> Requirement
Write out nothing but the lines from the first line of the entries below through the line with "39: (474, 50, 0.54)"; no pictures go in.

> Data for analysis
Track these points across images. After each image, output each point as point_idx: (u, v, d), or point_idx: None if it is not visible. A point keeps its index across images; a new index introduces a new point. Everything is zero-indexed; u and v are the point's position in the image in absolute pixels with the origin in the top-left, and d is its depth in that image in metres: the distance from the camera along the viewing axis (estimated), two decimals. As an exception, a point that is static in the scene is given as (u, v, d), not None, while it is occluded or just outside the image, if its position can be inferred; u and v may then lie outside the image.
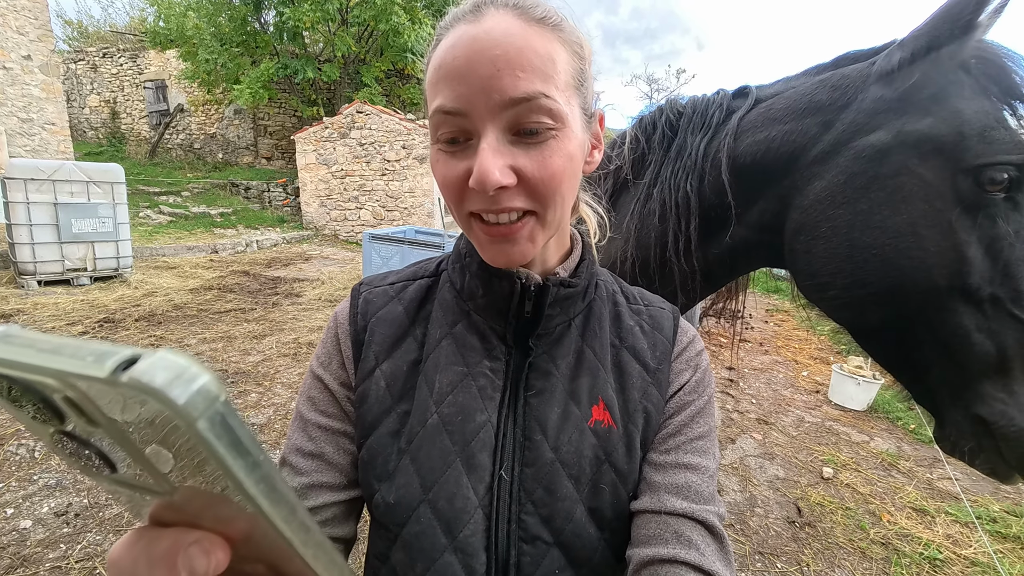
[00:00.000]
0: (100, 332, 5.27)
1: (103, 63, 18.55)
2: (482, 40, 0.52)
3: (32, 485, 2.81)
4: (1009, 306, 0.80)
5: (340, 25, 14.04)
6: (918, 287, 0.86)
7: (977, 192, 0.81)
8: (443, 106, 0.54)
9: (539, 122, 0.53)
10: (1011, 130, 0.82)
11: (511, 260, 0.59)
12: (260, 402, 4.03)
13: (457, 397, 0.64)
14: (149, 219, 11.74)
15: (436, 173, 0.59)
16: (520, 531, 0.61)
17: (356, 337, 0.70)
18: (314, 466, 0.67)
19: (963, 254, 0.82)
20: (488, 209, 0.56)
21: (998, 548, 2.82)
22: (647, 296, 0.78)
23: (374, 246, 6.51)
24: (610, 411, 0.66)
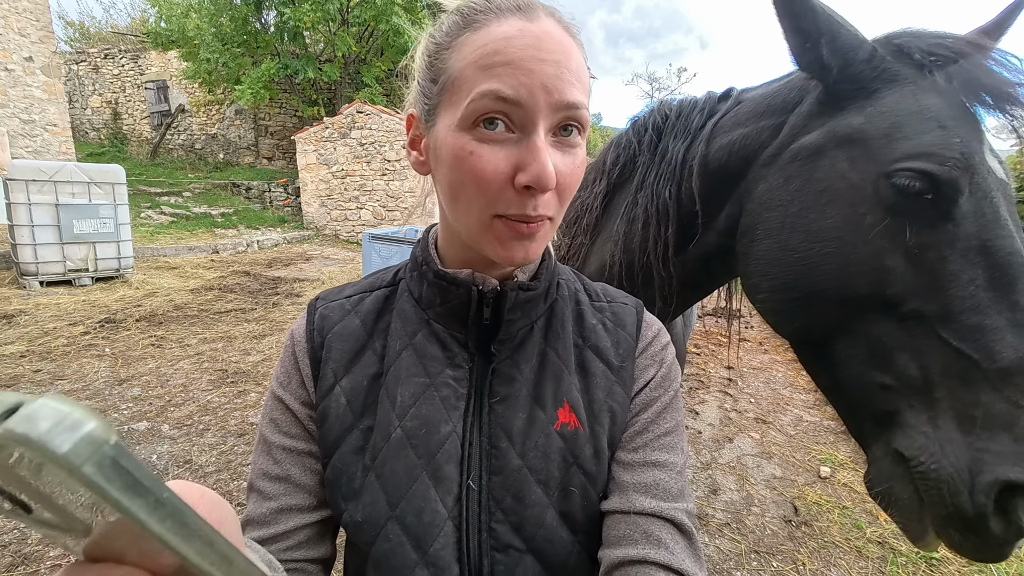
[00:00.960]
0: (101, 332, 5.29)
1: (105, 64, 18.61)
2: (545, 40, 0.53)
3: (33, 484, 2.83)
4: (935, 325, 0.73)
5: (341, 25, 14.05)
6: (837, 295, 0.81)
7: (899, 197, 0.75)
8: (501, 91, 0.51)
9: (576, 129, 0.56)
10: (949, 130, 0.74)
11: (527, 257, 0.58)
12: (259, 402, 4.04)
13: (420, 409, 0.63)
14: (150, 219, 11.78)
15: (467, 166, 0.54)
16: (492, 540, 0.60)
17: (314, 354, 0.68)
18: (282, 489, 0.66)
19: (883, 263, 0.77)
20: (526, 216, 0.54)
21: (995, 547, 2.82)
22: (610, 292, 0.77)
23: (374, 246, 6.52)
24: (576, 413, 0.65)
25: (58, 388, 4.01)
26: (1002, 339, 0.68)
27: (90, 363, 4.54)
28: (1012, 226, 0.73)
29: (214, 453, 3.28)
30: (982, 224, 0.72)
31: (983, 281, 0.71)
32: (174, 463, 3.14)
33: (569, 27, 0.57)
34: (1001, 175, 0.77)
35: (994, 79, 0.75)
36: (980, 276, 0.71)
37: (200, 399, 4.02)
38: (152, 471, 0.24)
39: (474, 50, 0.54)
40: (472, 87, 0.53)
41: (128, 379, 4.28)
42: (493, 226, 0.56)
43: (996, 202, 0.74)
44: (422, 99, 0.62)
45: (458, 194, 0.57)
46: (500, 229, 0.56)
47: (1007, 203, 0.75)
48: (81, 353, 4.74)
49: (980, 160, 0.74)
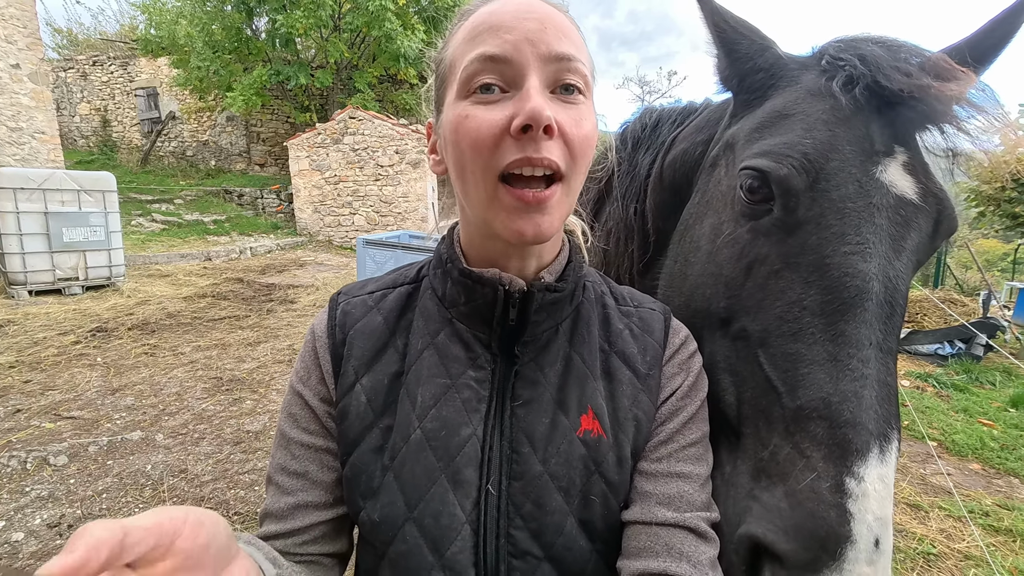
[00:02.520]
0: (93, 341, 5.23)
1: (93, 71, 18.47)
2: (526, 5, 0.56)
3: (24, 497, 2.78)
4: (757, 348, 0.66)
5: (333, 31, 14.06)
6: (692, 306, 0.78)
7: (744, 201, 0.69)
8: (486, 52, 0.53)
9: (575, 82, 0.56)
10: (808, 133, 0.66)
11: (540, 232, 0.56)
12: (255, 409, 4.01)
13: (440, 411, 0.62)
14: (142, 227, 11.67)
15: (463, 130, 0.54)
16: (509, 546, 0.59)
17: (335, 351, 0.67)
18: (299, 485, 0.66)
19: (723, 272, 0.72)
20: (528, 159, 0.53)
21: (990, 542, 2.85)
22: (637, 296, 0.75)
23: (368, 251, 6.49)
24: (599, 420, 0.63)
25: (49, 398, 3.95)
26: (811, 374, 0.59)
27: (82, 373, 4.48)
28: (870, 244, 0.62)
29: (210, 462, 3.24)
30: (823, 237, 0.63)
31: (812, 303, 0.62)
32: (169, 473, 3.10)
33: (557, 4, 0.59)
34: (897, 188, 0.65)
35: (897, 83, 0.64)
36: (810, 297, 0.62)
37: (195, 407, 3.97)
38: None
39: (463, 31, 0.58)
40: (463, 58, 0.56)
41: (121, 388, 4.23)
42: (498, 196, 0.55)
43: (849, 215, 0.63)
44: (432, 101, 0.64)
45: (462, 165, 0.56)
46: (505, 199, 0.55)
47: (879, 219, 0.63)
48: (72, 363, 4.68)
49: (840, 166, 0.65)
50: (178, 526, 0.39)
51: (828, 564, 0.52)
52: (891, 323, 0.62)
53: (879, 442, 0.56)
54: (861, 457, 0.55)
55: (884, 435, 0.57)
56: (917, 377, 5.70)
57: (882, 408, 0.58)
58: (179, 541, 0.39)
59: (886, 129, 0.67)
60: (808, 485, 0.56)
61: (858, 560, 0.52)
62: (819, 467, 0.56)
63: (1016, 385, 5.41)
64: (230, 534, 0.45)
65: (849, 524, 0.53)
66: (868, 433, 0.56)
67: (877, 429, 0.56)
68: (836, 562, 0.52)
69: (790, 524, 0.55)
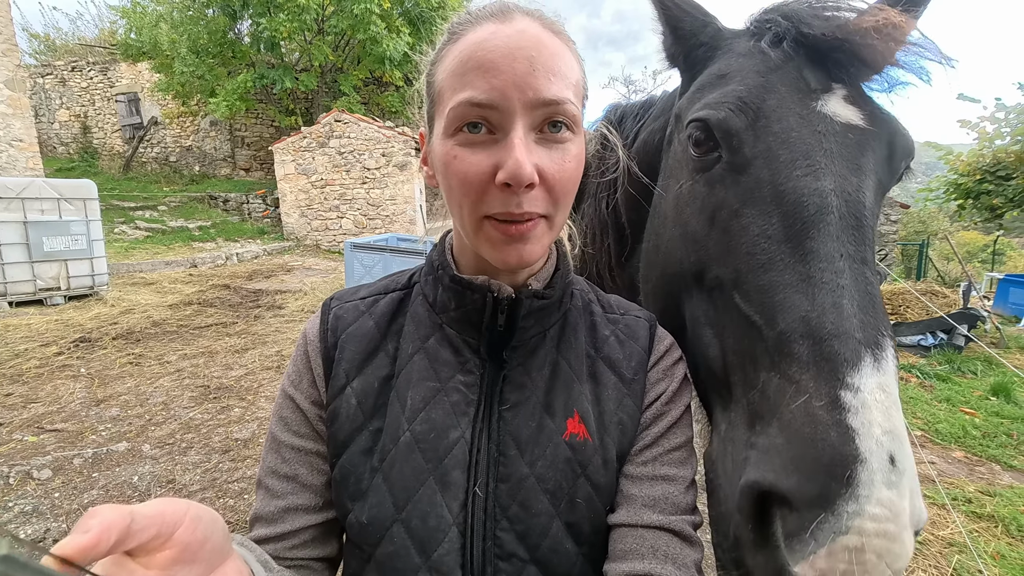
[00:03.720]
0: (76, 352, 5.14)
1: (72, 77, 18.16)
2: (517, 39, 0.54)
3: (8, 512, 2.73)
4: (732, 292, 0.65)
5: (317, 34, 13.96)
6: (667, 271, 0.78)
7: (694, 157, 0.72)
8: (473, 98, 0.53)
9: (561, 125, 0.56)
10: (741, 82, 0.69)
11: (522, 260, 0.58)
12: (244, 416, 3.97)
13: (430, 413, 0.64)
14: (125, 235, 11.49)
15: (452, 169, 0.56)
16: (496, 548, 0.60)
17: (327, 354, 0.68)
18: (289, 488, 0.66)
19: (689, 230, 0.73)
20: (510, 214, 0.55)
21: (973, 528, 2.91)
22: (623, 304, 0.77)
23: (356, 255, 6.46)
24: (585, 423, 0.64)
25: (31, 411, 3.88)
26: (786, 298, 0.58)
27: (65, 384, 4.40)
28: (821, 165, 0.62)
29: (198, 471, 3.21)
30: (774, 168, 0.63)
31: (776, 231, 0.61)
32: (156, 484, 3.05)
33: (552, 25, 0.59)
34: (841, 117, 0.66)
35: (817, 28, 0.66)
36: (772, 226, 0.62)
37: (182, 417, 3.92)
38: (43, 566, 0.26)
39: (453, 59, 0.57)
40: (452, 96, 0.55)
41: (106, 399, 4.16)
42: (483, 228, 0.57)
43: (795, 143, 0.64)
44: (425, 115, 0.65)
45: (451, 198, 0.59)
46: (490, 232, 0.57)
47: (827, 144, 0.64)
48: (55, 374, 4.59)
49: (778, 103, 0.66)
50: (179, 517, 0.40)
51: (840, 494, 0.45)
52: (860, 235, 0.60)
53: (871, 350, 0.52)
54: (853, 367, 0.50)
55: (875, 343, 0.52)
56: (901, 368, 5.79)
57: (867, 316, 0.54)
58: (179, 532, 0.39)
59: (820, 72, 0.69)
60: (802, 410, 0.51)
61: (873, 482, 0.45)
62: (810, 388, 0.51)
63: (996, 374, 5.53)
64: (226, 533, 0.46)
65: (854, 441, 0.47)
66: (856, 342, 0.52)
67: (866, 337, 0.52)
68: (849, 489, 0.45)
69: (789, 458, 0.50)
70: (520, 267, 0.59)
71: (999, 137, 9.78)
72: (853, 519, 0.45)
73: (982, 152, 9.93)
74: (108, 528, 0.33)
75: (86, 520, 0.34)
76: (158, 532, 0.38)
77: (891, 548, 0.45)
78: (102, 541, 0.33)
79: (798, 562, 0.47)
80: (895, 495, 0.45)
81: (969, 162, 10.03)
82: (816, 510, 0.46)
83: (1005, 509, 3.06)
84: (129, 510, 0.36)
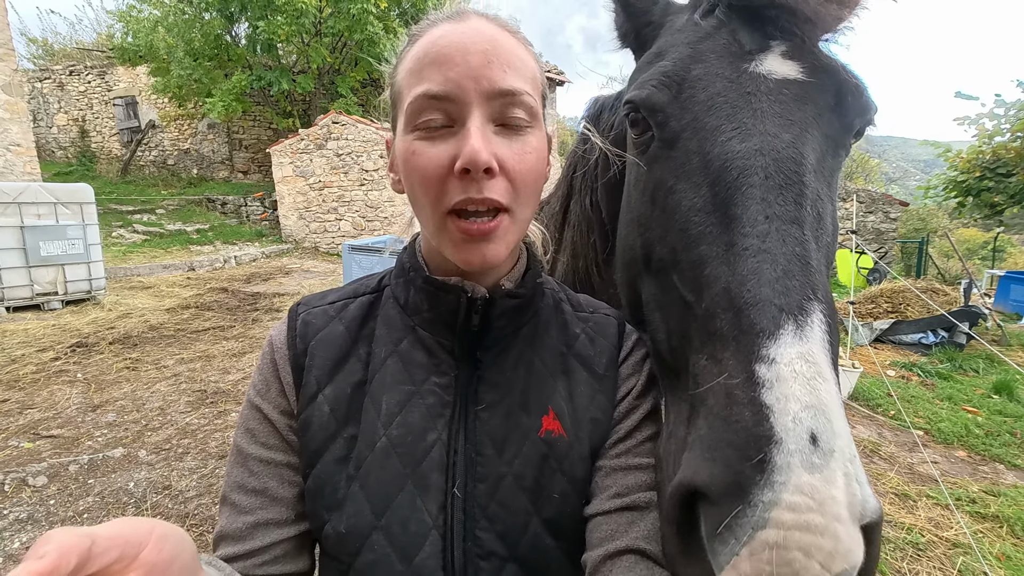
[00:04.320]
0: (73, 357, 5.11)
1: (70, 81, 18.15)
2: (472, 34, 0.56)
3: (2, 520, 2.70)
4: (672, 273, 0.62)
5: (314, 36, 13.95)
6: (627, 258, 0.75)
7: (633, 141, 0.71)
8: (429, 90, 0.54)
9: (520, 116, 0.57)
10: (666, 57, 0.67)
11: (486, 260, 0.58)
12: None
13: (406, 417, 0.63)
14: (122, 238, 11.47)
15: (411, 166, 0.56)
16: (476, 548, 0.60)
17: (296, 362, 0.67)
18: (258, 503, 0.64)
19: (636, 215, 0.70)
20: (471, 200, 0.54)
21: (977, 529, 2.88)
22: (593, 303, 0.78)
23: (355, 257, 6.44)
24: (560, 420, 0.65)
25: (28, 417, 3.85)
26: (712, 271, 0.54)
27: (61, 389, 4.37)
28: (748, 126, 0.58)
29: (194, 477, 3.18)
30: (701, 137, 0.60)
31: (705, 203, 0.58)
32: (152, 490, 3.03)
33: (507, 25, 0.60)
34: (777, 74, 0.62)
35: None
36: (702, 198, 0.58)
37: (178, 422, 3.90)
38: None
39: (410, 59, 0.58)
40: (409, 92, 0.57)
41: (102, 404, 4.13)
42: (447, 227, 0.57)
43: (721, 108, 0.60)
44: (391, 120, 0.65)
45: (414, 196, 0.59)
46: (452, 231, 0.57)
47: (757, 104, 0.60)
48: (52, 380, 4.57)
49: (704, 71, 0.63)
50: (143, 537, 0.39)
51: (756, 481, 0.40)
52: (791, 193, 0.54)
53: (793, 317, 0.46)
54: (769, 336, 0.46)
55: (799, 308, 0.47)
56: (902, 367, 5.78)
57: (792, 281, 0.49)
58: (144, 553, 0.38)
59: (756, 33, 0.64)
60: (720, 391, 0.46)
61: (790, 466, 0.40)
62: (729, 366, 0.47)
63: (998, 372, 5.50)
64: (194, 552, 0.45)
65: (768, 419, 0.42)
66: (776, 309, 0.47)
67: (788, 303, 0.47)
68: (763, 475, 0.40)
69: (706, 446, 0.45)
70: (484, 268, 0.59)
71: (998, 134, 9.77)
72: (769, 510, 0.39)
73: (981, 149, 9.93)
74: (66, 553, 0.32)
75: (40, 546, 0.32)
76: (121, 554, 0.37)
77: (820, 544, 0.38)
78: (61, 566, 0.31)
79: (723, 567, 0.41)
80: (819, 480, 0.39)
81: (969, 159, 10.03)
82: (733, 502, 0.41)
83: (1010, 509, 3.03)
84: (88, 532, 0.35)
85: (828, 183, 0.60)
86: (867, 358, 5.90)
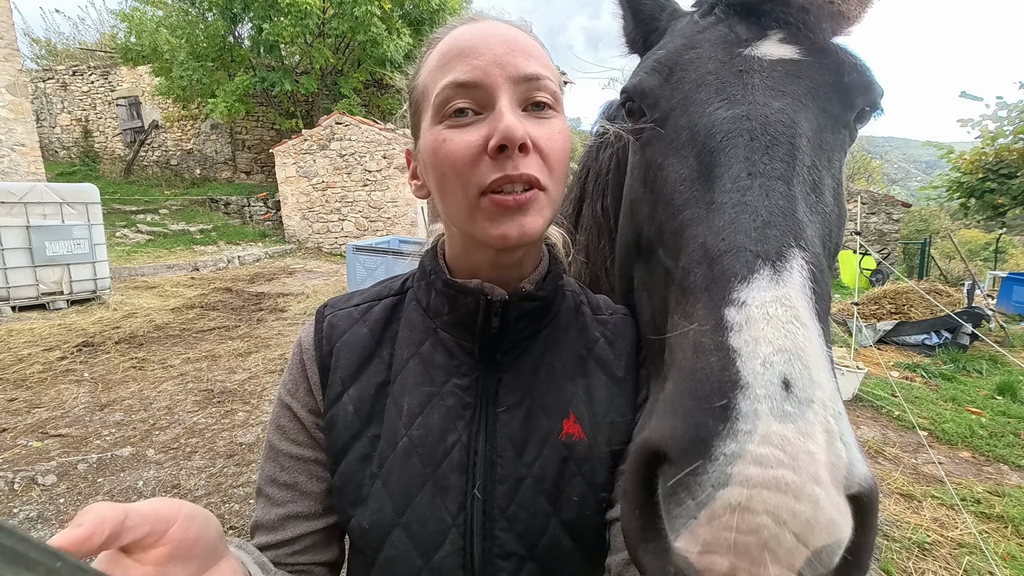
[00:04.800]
0: (79, 356, 5.13)
1: (73, 81, 18.20)
2: (491, 28, 0.59)
3: (12, 519, 2.72)
4: (658, 249, 0.61)
5: (318, 37, 13.98)
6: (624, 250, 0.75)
7: (629, 131, 0.71)
8: (457, 79, 0.56)
9: (546, 99, 0.58)
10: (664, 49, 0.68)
11: (524, 233, 0.56)
12: (248, 420, 3.96)
13: (427, 418, 0.64)
14: (127, 238, 11.51)
15: (442, 154, 0.57)
16: (495, 547, 0.61)
17: (322, 363, 0.69)
18: (289, 496, 0.67)
19: (631, 204, 0.71)
20: (508, 177, 0.54)
21: (983, 528, 2.89)
22: (611, 305, 0.78)
23: (358, 257, 6.46)
24: (580, 423, 0.65)
25: (35, 416, 3.87)
26: (692, 232, 0.51)
27: (68, 389, 4.39)
28: (737, 96, 0.57)
29: (203, 476, 3.20)
30: (690, 112, 0.59)
31: (691, 172, 0.56)
32: (161, 488, 3.05)
33: (519, 25, 0.62)
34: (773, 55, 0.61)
35: None
36: (688, 167, 0.57)
37: (186, 421, 3.91)
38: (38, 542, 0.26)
39: (432, 59, 0.60)
40: (435, 85, 0.58)
41: (109, 404, 4.15)
42: (480, 205, 0.56)
43: (710, 83, 0.60)
44: (410, 128, 0.66)
45: (443, 187, 0.59)
46: (487, 207, 0.56)
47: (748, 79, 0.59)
48: (58, 379, 4.59)
49: (696, 55, 0.63)
50: (173, 515, 0.42)
51: (718, 432, 0.35)
52: (776, 151, 0.51)
53: (771, 263, 0.43)
54: (743, 280, 0.42)
55: (778, 254, 0.43)
56: (905, 368, 5.79)
57: (772, 230, 0.45)
58: (172, 530, 0.41)
59: (754, 25, 0.63)
60: (688, 341, 0.42)
61: (757, 413, 0.34)
62: (699, 316, 0.43)
63: (1002, 372, 5.50)
64: (220, 534, 0.48)
65: (735, 364, 0.37)
66: (751, 255, 0.43)
67: (765, 249, 0.44)
68: (727, 424, 0.35)
69: (669, 402, 0.40)
70: (521, 243, 0.57)
71: (1001, 135, 9.77)
72: (732, 463, 0.34)
73: (984, 150, 9.93)
74: (102, 522, 0.35)
75: (82, 515, 0.35)
76: (152, 529, 0.40)
77: (794, 508, 0.32)
78: (96, 534, 0.34)
79: (678, 534, 0.35)
80: (792, 431, 0.34)
81: (972, 160, 10.03)
82: (693, 458, 0.35)
83: (1014, 509, 3.04)
84: (124, 508, 0.38)
85: (828, 159, 0.57)
86: (871, 359, 5.91)
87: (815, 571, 0.32)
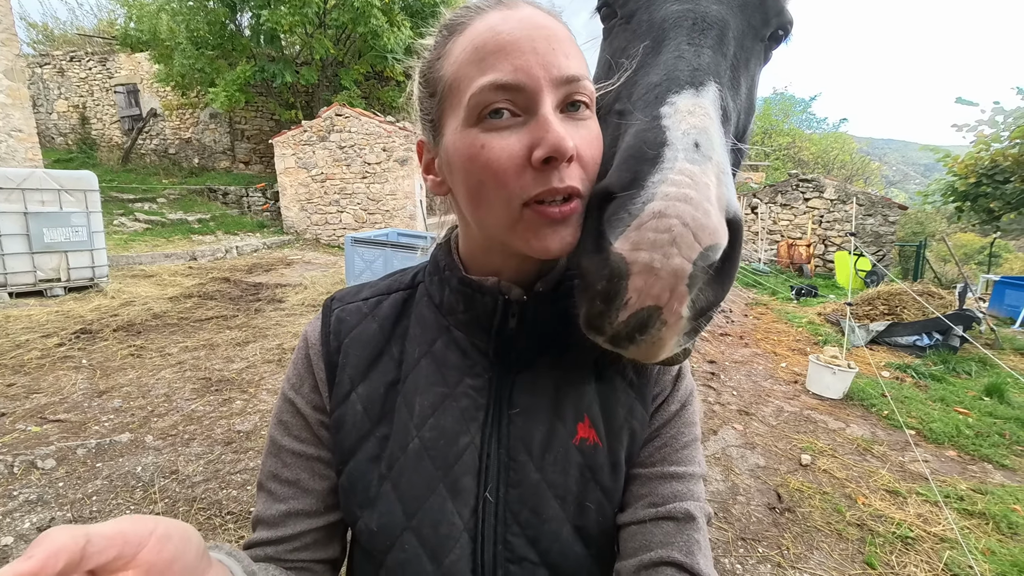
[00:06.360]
0: (77, 343, 5.15)
1: (71, 67, 18.05)
2: (530, 21, 0.54)
3: (12, 501, 2.76)
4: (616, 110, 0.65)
5: (318, 28, 13.90)
6: None
7: (604, 32, 0.73)
8: (498, 80, 0.51)
9: (584, 102, 0.55)
10: None
11: (564, 245, 0.54)
12: (245, 409, 4.00)
13: (439, 420, 0.63)
14: (124, 227, 11.47)
15: (481, 161, 0.52)
16: (507, 552, 0.60)
17: (329, 359, 0.67)
18: (291, 493, 0.66)
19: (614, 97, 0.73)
20: (554, 190, 0.51)
21: (964, 525, 2.96)
22: None
23: (356, 249, 6.48)
24: (595, 428, 0.64)
25: (34, 402, 3.90)
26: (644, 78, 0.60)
27: (67, 375, 4.42)
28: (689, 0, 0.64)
29: (201, 463, 3.24)
30: (652, 8, 0.65)
31: (647, 48, 0.62)
32: (160, 474, 3.08)
33: (551, 11, 0.58)
34: None
35: None
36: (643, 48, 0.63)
37: (184, 408, 3.95)
38: None
39: (463, 49, 0.54)
40: (470, 83, 0.53)
41: (108, 390, 4.18)
42: (523, 217, 0.53)
43: None
44: (425, 120, 0.61)
45: (479, 194, 0.55)
46: (531, 218, 0.53)
47: None
48: (56, 365, 4.61)
49: None
50: (143, 537, 0.39)
51: (649, 172, 0.49)
52: (709, 33, 0.61)
53: (695, 86, 0.55)
54: (675, 91, 0.54)
55: (700, 83, 0.56)
56: (897, 368, 5.86)
57: (697, 72, 0.57)
58: (143, 553, 0.38)
59: None
60: (634, 130, 0.55)
61: (676, 158, 0.49)
62: (642, 115, 0.55)
63: (990, 374, 5.59)
64: (201, 550, 0.45)
65: (664, 133, 0.51)
66: (682, 81, 0.55)
67: (691, 79, 0.55)
68: (655, 166, 0.49)
69: (617, 162, 0.54)
70: (561, 254, 0.55)
71: (997, 140, 9.83)
72: (657, 186, 0.48)
73: (979, 155, 9.98)
74: (55, 553, 0.33)
75: (34, 545, 0.33)
76: (120, 552, 0.37)
77: (695, 216, 0.46)
78: (47, 567, 0.32)
79: (616, 238, 0.50)
80: (698, 170, 0.49)
81: (967, 164, 10.08)
82: (630, 190, 0.50)
83: (996, 507, 3.11)
84: (85, 532, 0.35)
85: (747, 59, 0.66)
86: (863, 359, 5.98)
87: (704, 262, 0.47)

> Result
Track these points across images. After each image, output each point as point_idx: (u, v, d), or point_idx: None if it is not visible. A point keeps its index across images; a new index introduces a new point. Everything is zero-indexed; u and v are the point's position in the image in absolute pixels with the origin in the top-left, and d is its depth in that image in metres: the distance from the camera along the viewing axis (estimated), two decimals. As an exception, a point that is static in the scene is given as (u, v, d), not None, while it is occluded or just outside the image, if its position can be inferred; u and v may then lie outside the image.
[00:00.000]
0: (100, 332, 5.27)
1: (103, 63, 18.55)
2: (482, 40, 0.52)
3: (32, 485, 2.81)
4: (1009, 306, 0.80)
5: (340, 25, 14.04)
6: (918, 287, 0.86)
7: (977, 192, 0.81)
8: (443, 106, 0.54)
9: (539, 122, 0.53)
10: (1011, 130, 0.82)
11: (511, 260, 0.59)
12: (260, 402, 4.03)
13: (457, 397, 0.64)
14: (149, 219, 11.74)
15: (436, 173, 0.59)
16: (520, 531, 0.61)
17: (356, 337, 0.70)
18: (314, 466, 0.67)
19: (963, 254, 0.82)
20: (488, 209, 0.56)
21: (998, 548, 2.82)
22: (647, 296, 0.78)
23: (374, 246, 6.51)
24: (610, 411, 0.66)
[00:00.960]
0: (101, 332, 5.29)
1: (105, 64, 18.61)
2: (545, 40, 0.53)
3: (33, 484, 2.83)
4: (935, 325, 0.73)
5: (341, 25, 14.05)
6: (837, 295, 0.81)
7: (899, 197, 0.75)
8: (501, 91, 0.51)
9: (576, 129, 0.56)
10: (949, 130, 0.74)
11: (527, 257, 0.58)
12: (259, 402, 4.04)
13: (420, 409, 0.63)
14: (150, 219, 11.78)
15: (467, 166, 0.54)
16: (492, 540, 0.60)
17: (314, 354, 0.68)
18: (282, 489, 0.66)
19: (883, 263, 0.77)
20: (526, 216, 0.54)
21: (995, 547, 2.82)
22: (610, 292, 0.77)
23: (374, 246, 6.52)
24: (576, 413, 0.65)
25: (58, 388, 4.01)
26: (1002, 339, 0.68)
27: (90, 363, 4.54)
28: (1012, 226, 0.73)
29: (214, 453, 3.28)
30: (982, 224, 0.72)
31: (983, 281, 0.71)
32: (174, 463, 3.14)
33: (569, 27, 0.57)
34: (1001, 175, 0.77)
35: (994, 79, 0.75)
36: (980, 276, 0.71)
37: (200, 399, 4.02)
38: (152, 471, 0.24)
39: (474, 50, 0.54)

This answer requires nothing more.